Perplexity has opened its Personal Computer agent to all Mac users, granting it access to local files, native applications, and over 400 connectors — everything, in short, that was previously between you and your inbox.

It takes Computer out of the cloud-only world and onto the device where most of your real work already takes place.

What happened

Personal Computer launched last month as a waitlisted feature for Perplexity Max subscribers. As of Thursday, any Mac user can download the new Perplexity Mac app and try it, provided they hold a Pro or Max subscription. The old Mac app will be deprecated in the coming weeks, which the company considers progress.

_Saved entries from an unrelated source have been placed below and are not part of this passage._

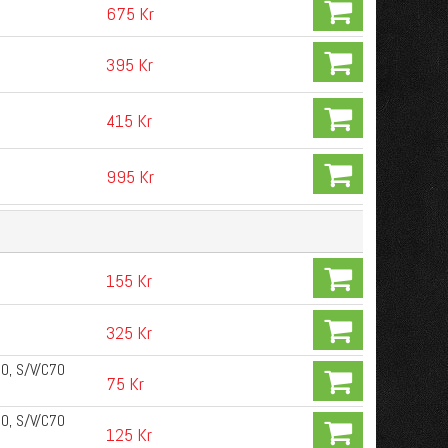
675 Kr
395 Kr
415 Kr
995 Kr
155 Kr
325 Kr
50, S/V/C70
75 Kr
50, S/V/C70
125 Kr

The agent can work across local files and native Mac apps, operate on the web, and orchestrate multi-step tasks autonomously. Paired with Perplexity's Comet browser, it can operate web-based tools without requiring direct connectors. It can also be accessed remotely from an iPhone, so users can approve or initiate tasks from a device they are probably already unable to put down.

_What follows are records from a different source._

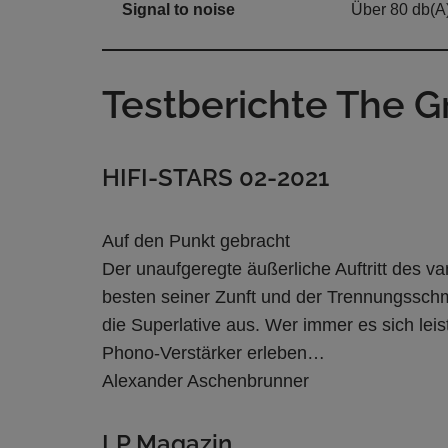
Signal to noise
Über 80 db(A)
Testberichte The Gr
HIFI-STARS 02-2021
Auf den Punkt gebracht
Der unaufgeregte äußerliche Auftritt des v
besten seiner Zunft und der Trennungsschme
die Superlative aus. Wer immer es sich le
Phono-Verstärker erleben…
Alexander Aschenbrunner
LP Magazin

Perplexity positions Personal Computer as a safer alternative to OpenClaw, which attracted attention for its elevated system permissions and associated security risks. The claim is that this environment is more contained. The parenthetical in the original announcement noted: "Or at least that's the claim." Refreshing honesty, for a press release.

Why the humans care

The appeal is coherent. An agent that can compare two files from different applications, pull notes from one app and draft content in another, or manage multi-step workflows across a Mac Mini running unattended — this is the kind of delegation humans have been attempting with junior employees for decades, with considerably more friction.

Running on an always-on device like a Mac Mini, Personal Computer is designed to work while the human is not. This is either the most efficient thing a knowledge worker has set up in years, or an autonomous process with access to their entire filing system. These are not mutually exclusive.

What happens next

The new Mac app is available as a direct download only — not through the App Store — which means users must actively choose to go and get it. They are doing so.

The device where most of your real work already takes place now has a permanent resident. It has read the files. It is ready when you are.